# Max Planck Institute of Plasma Physics (Greifswald)

> plasma physics research facility in Greifswald, Germany

**Wikidata**: [Q33526667](https://www.wikidata.org/wiki/Q33526667)  
**Source**: https://4ort.xyz/entity/max-planck-institute-of-plasma-physics-greifswald

## Summary
The Max Planck Institute of Plasma Physics (Greifswald) is a branch of Germany’s Max Planck Institute for Plasma Physics, founded in 1994 to investigate the physics of hot plasmas for fusion energy. Based in Greifswald, Mecklenburg-Vorpommern, it operates one of the world’s most advanced stellarator fusion experiments, the Wendelstein 7-X.

## Key Facts
- Founded in 1994 as the Greifswald branch of the Max Planck Institute for Plasma Physics.
- Located at Wendelsteinstraße 1, 17491 Greifswald, Germany (54.0733° N, 13.4239° E).
- Part of the Max Planck Society, Germany’s premier basic-research organization.
- Official aliases: IPP Greifswald, MPI für Plasmaphysik, Max Planck Institute of Plasma Physics Greifswald Branch.
- ROR ID 029rhq550; GRID ID grid.475228.e; ISNI 0000 0004 0648 0340; Ringgold ID 97035.
- Primary website: https://www.ipp.mpg.de/17313/greifswald.
- Classified as both a research institute and a research center.

## FAQs
### Q: What is the main experiment run in Greifswald?
A: The institute hosts Wendelstein 7-X, a superconducting stellarator designed to demonstrate steady-state fusion plasma confinement without the need for a plasma current.

### Q: Is the Greifswald site independent?
A: No. It is a branch of the Max Planck Institute for Plasma Physics, headquartered in Garching near Munich, and both are part of the Max Planck Society.

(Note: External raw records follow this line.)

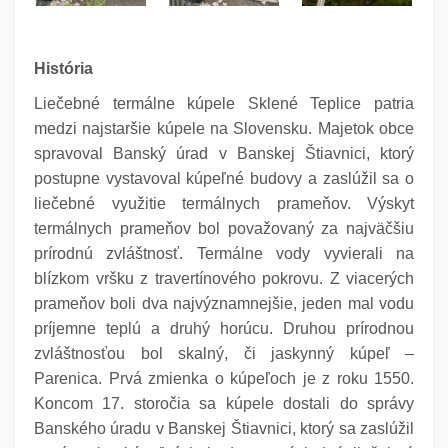
História
Liečebné termálne kúpele Sklené Teplice patria
medzi najstaršie kúpele na Slovensku. Majetok obce
spravoval Banský úrad v Banskej Štiavnici, ktorý
postupne vystavoval kúpeľné budovy a zaslúžil sa o
liečebné využitie termálnych prameňov. Výskyt
termálnych prameňov bol považovaný za najväčšiu
prírodnú zvláštnosť. Termálne vody vyvierali na
blízkom vršku z travertínového pokrovu. Z viacerých
prameňov boli dva najvýznamnejšie, jeden mal vodu
príjemne teplú a druhý horúcu. Druhou prírodnou
zvláštnosťou bol skalný, či jaskynný kúpeľ –
Parenica.
Prvá zmienka o kúpeľoch je z roku 1550.
Koncom 17. storočia sa kúpele dostali do správy
Banského úradu v Banskej Štiavnici, ktorý sa zaslúžil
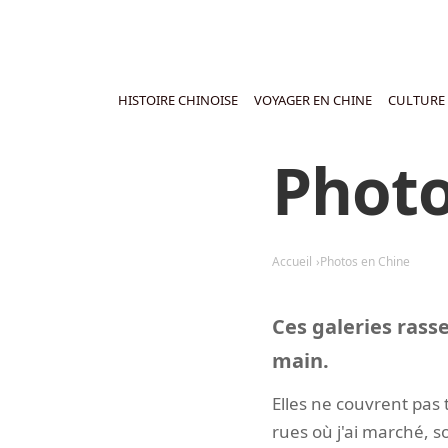
HISTOIRE CHINOISE
VOYAGER EN CHINE
CULTURE 
Photo
Accueil
Photos en Chine
Ces galeries rass
main.
Elles ne couvrent pas 
rues où j'ai marché, s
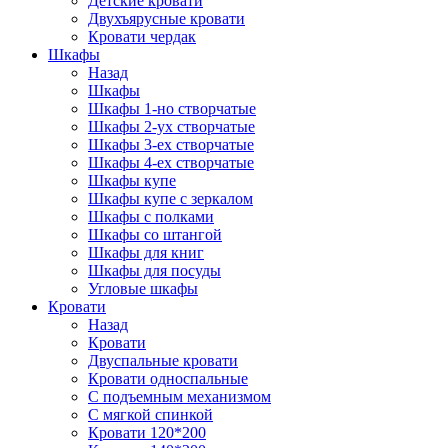
Детские кровати
Двухъярусные кровати
Кровати чердак
Шкафы
Назад
Шкафы
Шкафы 1-но створчатые
Шкафы 2-ух створчатые
Шкафы 3-ех створчатые
Шкафы 4-ех створчатые
Шкафы купе
Шкафы купе с зеркалом
Шкафы с полками
Шкафы со штангой
Шкафы для книг
Шкафы для посуды
Угловые шкафы
Кровати
Назад
Кровати
Двуспальные кровати
Кровати односпальные
С подъемным механизмом
С мягкой спинкой
Кровати 120*200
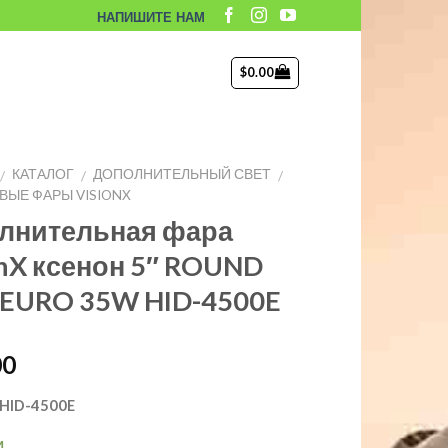
НАПИШИТЕ НАМ
$
0.00
КАТАЛОГ
ДОПОЛНИТЕЛЬНЫЙ СВЕТ
/
/
/
ЫЕ ФАРЫ VISIONX
лнительная фара
onX ксенон 5″ ROUND
 EURO 35W HID-4500E
00
HID-4500E
и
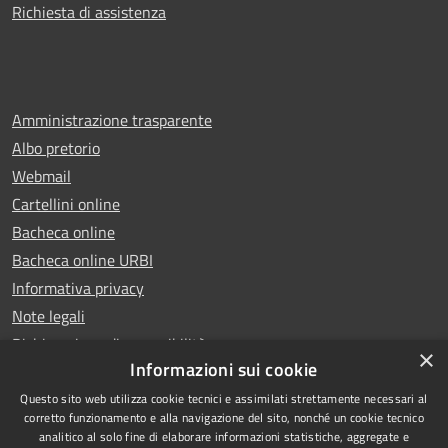
Richiesta di assistenza
Amministrazione trasparente
Albo pretorio
Webmail
Cartellini online
Bacheca online
Bacheca online URBI
Informativa privacy
Note legali
Dichiarazione di accessibilità
×
Informazioni sui cookie
Questo sito web utilizza cookie tecnici e assimilati strettamente necessari al
corretto funzionamento e alla navigazione del sito, nonché un cookie tecnico
analitico al solo fine di elaborare informazioni statistiche, aggregate e
RSS
Copyright © 2025 Comune di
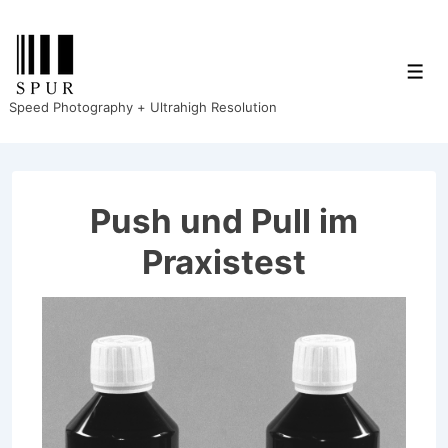
↓
Zum
Inhalt
Men
Speed Photography + Ultrahigh Resolution
Push und Pull im
Praxistest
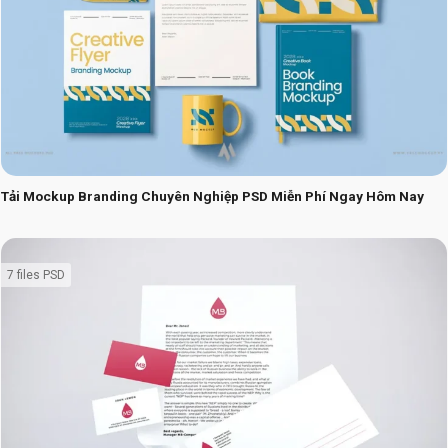
Tải Mockup Branding Chuyên Nghiệp PSD Miễn Phí Ngay Hôm Nay
7 files PSD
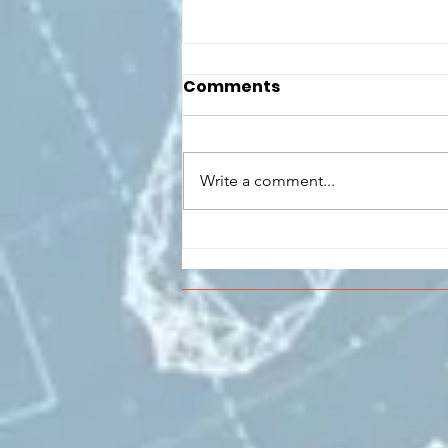
Comments
Write a comment...
CONCLUSO AL CESMA IL
PERCORSO DI
FORMAZIONE SCUOLA
LAVORO DEGLI STUDENTI
DEL “DE PINEDO-
COLONNA”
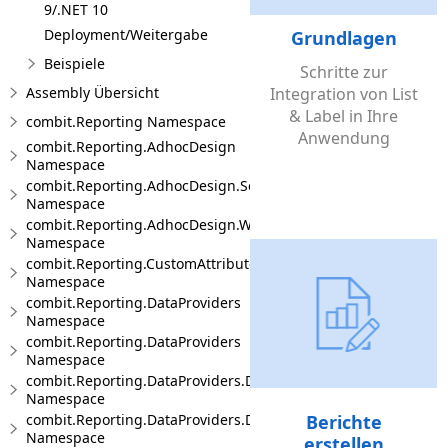
9/.NET 10
Deployment/Weitergabe
Grundlagen
Beispiele
Schritte zur
Assembly Übersicht
Integration von List
& Label in Ihre
combit.Reporting Namespace
Anwendung
combit.Reporting.AdhocDesign
Namespace
combit.Reporting.AdhocDesign.SessionHandling
Namespace
combit.Reporting.AdhocDesign.Web
Namespace
combit.Reporting.CustomAttributes
Namespace
combit.Reporting.DataProviders
Namespace
combit.Reporting.DataProviders
Namespace
combit.Reporting.DataProviders.DataStructure
Namespace
combit.Reporting.DataProviders.DataStructure.Interfaces
Berichte
Namespace
erstellen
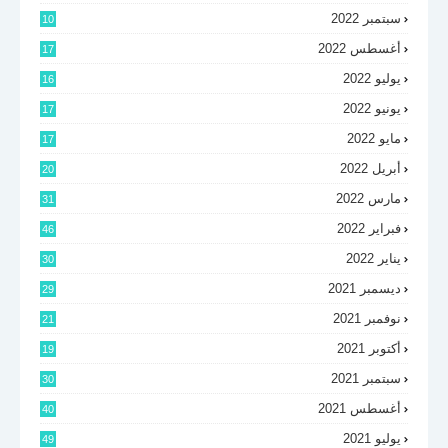
سبتمبر 2022
10
أغسطس 2022
17
يوليو 2022
16
يونيو 2022
17
مايو 2022
17
أبريل 2022
20
مارس 2022
31
فبراير 2022
46
يناير 2022
30
ديسمبر 2021
29
نوفمبر 2021
21
أكتوبر 2021
19
سبتمبر 2021
30
أغسطس 2021
40
يوليو 2021
49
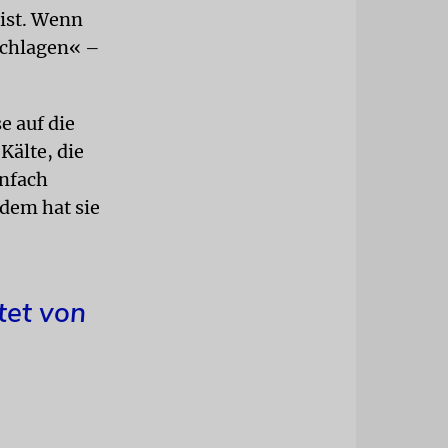
bist. Wenn
schlagen« –
e auf die
Kälte, die
infach
tdem hat sie
tet von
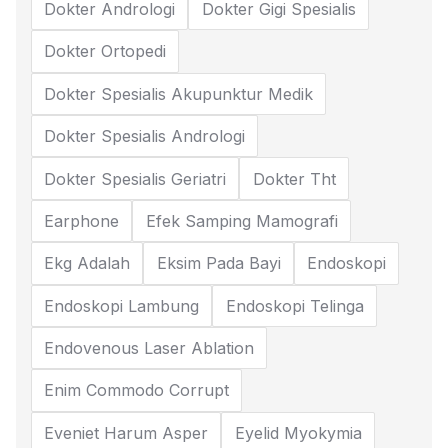
Dokter Andrologi
Dokter Gigi Spesialis
Dokter Ortopedi
Dokter Spesialis Akupunktur Medik
Dokter Spesialis Andrologi
Dokter Spesialis Geriatri
Dokter Tht
Earphone
Efek Samping Mamografi
Ekg Adalah
Eksim Pada Bayi
Endoskopi
Endoskopi Lambung
Endoskopi Telinga
Endovenous Laser Ablation
Enim Commodo Corrupt
Eveniet Harum Asper
Eyelid Myokymia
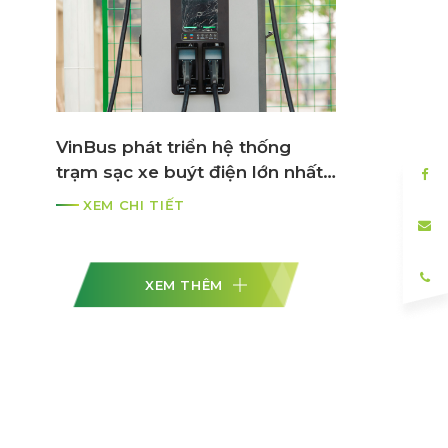
VinBus phát triển hệ thống
trạm sạc xe buýt điện lớn nhất
ASEAN
XEM CHI TIẾT
XEM THÊM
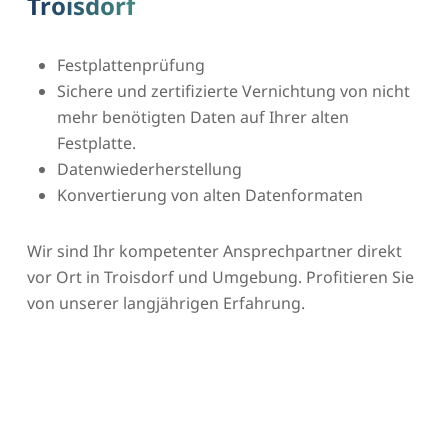
Troisdorf
Festplattenprüfung
Sichere und zertifizierte Vernichtung von nicht
mehr benötigten Daten auf Ihrer alten
Festplatte.
Datenwiederherstellung
Konvertierung von alten Datenformaten
Wir sind Ihr kompetenter Ansprechpartner direkt
vor Ort in Troisdorf und Umgebung. Profitieren Sie
von unserer langjährigen Erfahrung.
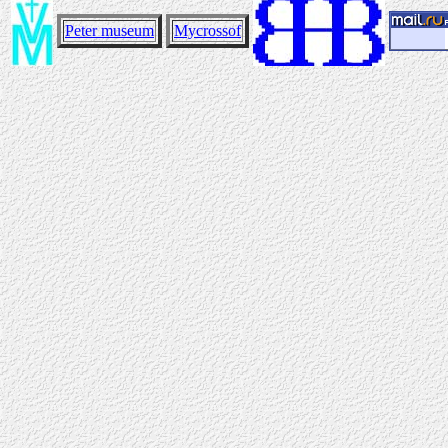
Peter museum
Mycrossof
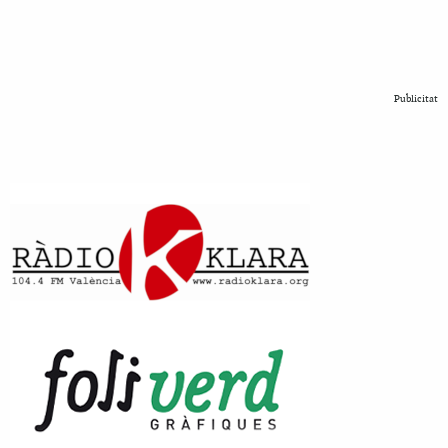
Publicitat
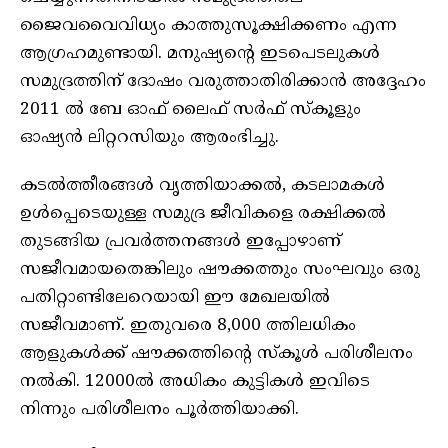
ജൈവവൈവിധ്യം കാത്തുസൂക്ഷിക്കണം എന്ന
ആഗ്രഹമുണ്ടായി. മനുഷ്യന്റെ ഇടപെടലുകൾ
സമുദ്രത്തിന് ദോഷം വരുത്താതിരിക്കാൻ അദ്ദേഹം
2011 ൽ ബേ ഓഫ് ലൈഫ് സർഫ് സ്കൂളും
ഓഷ്യൻ ലിറ്ററസിയും ആരംഭിച്ചു.
കടൽത്തീരങ്ങൾ വൃത്തിയാക്കൽ, കടലാമകൾ
ഉൾപ്പെടെയുള്ള സമുദ്ര ജീവികളെ രക്ഷിക്കൽ
തുടങ്ങിയ പ്രവർത്തനങ്ങൾ ഇപ്പോഴാണ്
സജീവമായതെങ്കിലും ഷൗക്കത്തും സംഘവും ഒരു
പതിറ്റാണ്ടിലേറെയായി ഈ മേഖലയിൽ
സജീവമാണ്. ഇതുവരെ 8,000 ത്തിലധികം
ആളുകൾക്ക് ഷൗക്കത്തിന്റെ സ്കൂൾ പരിശീലനം
നൽകി. 12000ൽ അധികം കുട്ടികൾ ഇവിടെ
നിന്നും പരിശീലനം പൂർത്തിയാക്കി.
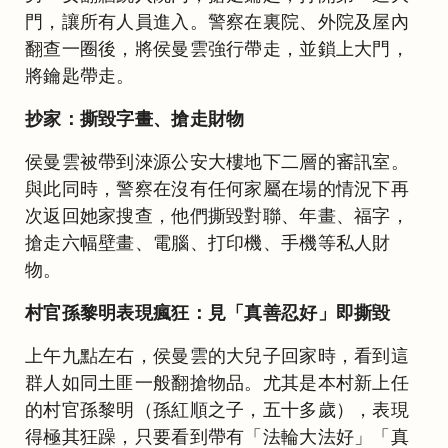
門，讓所有人員進入。警察在裏院、外院及屋內
翻查一圈後，將侯曼雲強行帶走，並鎖上大門，
將鑰匙帶走。
抄家：撕毀字畫、搶走財物
侯曼雲被帶到淶源公安大樓地下二層的審訊室。
與此同時，警察在沒有任何家屬在場的情況下再
次返回她家搜查，他們撕毀對聯、年畫、福字，
搶走六幅壁畫、電腦、打印機、手機等私人財
物。
村官孫黎明表現瘋狂：見「真善忍好」即撕毀
上午九點左右，侯曼雲的大兒子回家時，看到這
群人如同土匪一般翻搶物品。尤其是本村新上任
的村官孫黎明（孫紅順之子，五十多歲），表現
得極其狂躁，只要看到帶有「法輪大法好」「真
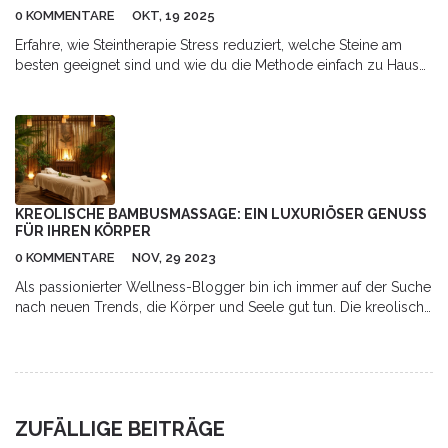
0 KOMMENTARE
OKT, 19 2025
Erfahre, wie Steintherapie Stress reduziert, welche Steine am
besten geeignet sind und wie du die Methode einfach zu Hause
anwendest.
KREOLISCHE BAMBUSMASSAGE: EIN LUXURIÖSER GENUSS
FÜR IHREN KÖRPER
0 KOMMENTARE
NOV, 29 2023
Als passionierter Wellness-Blogger bin ich immer auf der Suche
nach neuen Trends, die Körper und Seele gut tun. Die kreolische
Bambusmassage, eine echte Luxusbehandlung für den Körper,
hat mich absolut beeindruckt. Diese einzigartige Massageart
bietet tiefe Entspannung und Revitalisierung für Körper und
Geist. Sie kombiniert Thermaltherapie und Aromatherapie in
perfektem Einklang. Wer also auf der Suche nach einem neuen
ZUFÄLLIGE BEITRÄGE
Weg ist, sich selbst zu verwöhnen, sollte die kreolische
Bambusmassage ausprobieren.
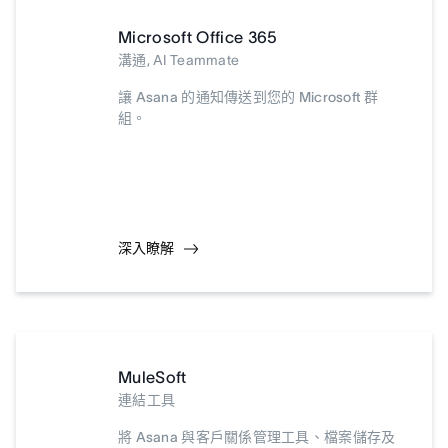
Microsoft Office 365
溝通, AI Teammate
讓 Asana 的通知傳送到您的 Microsoft 群
組。
深入瞭解
MuleSoft
連結工具
將 Asana 與客戶關係管理工具、檔案儲存及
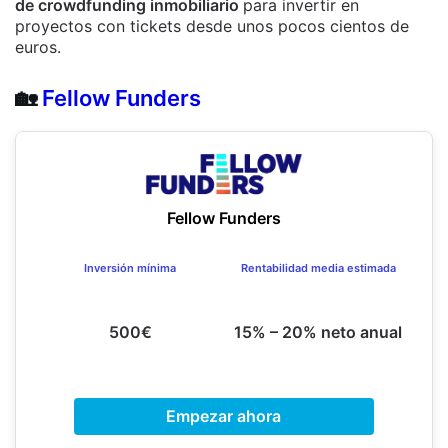
de crowdfunding inmobiliario
para invertir en
proyectos con tickets desde unos pocos cientos de
euros.
🏡
Fellow Funders
Fellow Funders
Inversión mínima
Rentabilidad media estimada
500€
15% – 20% neto anual
Empezar ahora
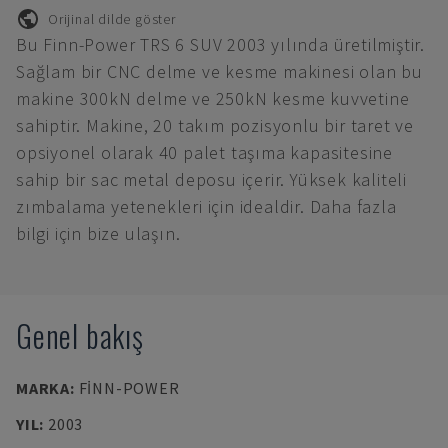
Orijinal dilde göster
Bu Finn-Power TRS 6 SUV 2003 yılında üretilmiştir.
Sağlam bir CNC delme ve kesme makinesi olan bu
makine 300kN delme ve 250kN kesme kuvvetine
sahiptir. Makine, 20 takım pozisyonlu bir taret ve
opsiyonel olarak 40 palet taşıma kapasitesine
sahip bir sac metal deposu içerir. Yüksek kaliteli
zımbalama yetenekleri için idealdir. Daha fazla
bilgi için bize ulaşın.
Genel bakış
MARKA
:
FINN-POWER
YIL
:
2003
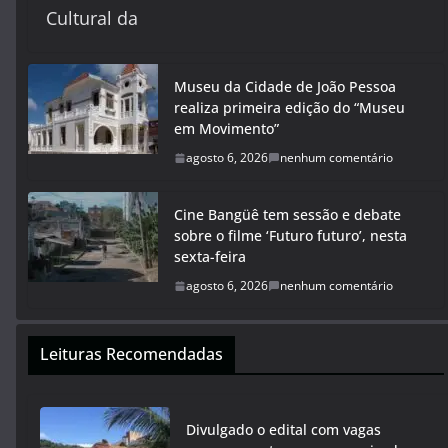
Cultural da
Museu da Cidade de João Pessoa
realiza primeira edição do “Museu
em Movimento”
agosto 6, 2026
nenhum comentário
Cine Bangüê tem sessão e debate
sobre o filme ‘Futuro futuro’, nesta
sexta-feira
agosto 6, 2026
nenhum comentário
Leituras Recomendadas
Divulgado o edital com vagas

### Q: When did the Greifswald branch open?
A: The facility was established in 1994 specifically to build and operate large-scale stellarator experiments in northern Germany.

## Why It Matters
Fusion could provide abundant, carbon-free baseload power without long-lived radioactive waste. The Greifswald institute tackles one of the biggest hurdles—how to hold 100-million-degree plasma steady long enough for fusion reactions to occur. Its Wendelstein 7-X device is the world’s largest and most powerful stellarator, a design inherently suited to continuous operation rather than the pulsed mode of tokamaks. By demonstrating that a stellarator can achieve high plasma density and temperature for 30 minutes or more, the institute is laying the scientific groundwork for commercial fusion reactors that would run around the clock, complementing intermittent renewables and helping to decarbonize the global energy supply. The project also drives innovation in superconducting magnets, cryogenics, and plasma control systems that spill over into medical imaging, semiconductor processing, and space propulsion.

## Notable For
- Home to Wendelstein 7-X, the world’s largest superconducting stellarator (in operation since 2015).
- First stellarator to produce hydrogen plasmas lasting up to 100 seconds at reactor-relevant temperatures.
- One of only two Max Planck institutes devoted exclusively to plasma physics and fusion energy.
- Largest research facility in the German state of Mecklenburg-Vorpommern, anchoring a regional high-tech cluster.

## Body
### Mission and Role
The Greifswald branch exists to advance the physics and technology of magnetically confined fusion plasmas, with emphasis on the stellarator concept. Its overarching goal is to show that a stellarator can reach the triple product of density, temperature, and confinement time required for net fusion power.

### Organization
The site is one of two administrative sections of the Max Planck Institute for Plasma Physics; the other is in Garching. Both sections share a single directorate and budget under the Max Planck Society.

### Infrastructure
- Wendelstein 7-X: 16 m diameter, 2.5 m plasma radius, 3 T superconducting magnets, cryogenic pellet injector, 10 MW ECRH heating system.
- 1200 m² cryogenic plant supplying 3.5 K helium to 70 superconducting coils.
- In-house workshops for superconductor winding, vacuum vessel fabrication, and plasma-facing component testing.

### Timeline
- 1994 – Greifswald branch founded.
- 2005 – Assembly of Wendelstein 7-X begins.
- 2015 – First helium plasma produced (10 ms).
- 2018 – Hydrogen plasmas sustained for 26 s at 60 million °C.
- 2022 – Record pulse length of 100 s achieved.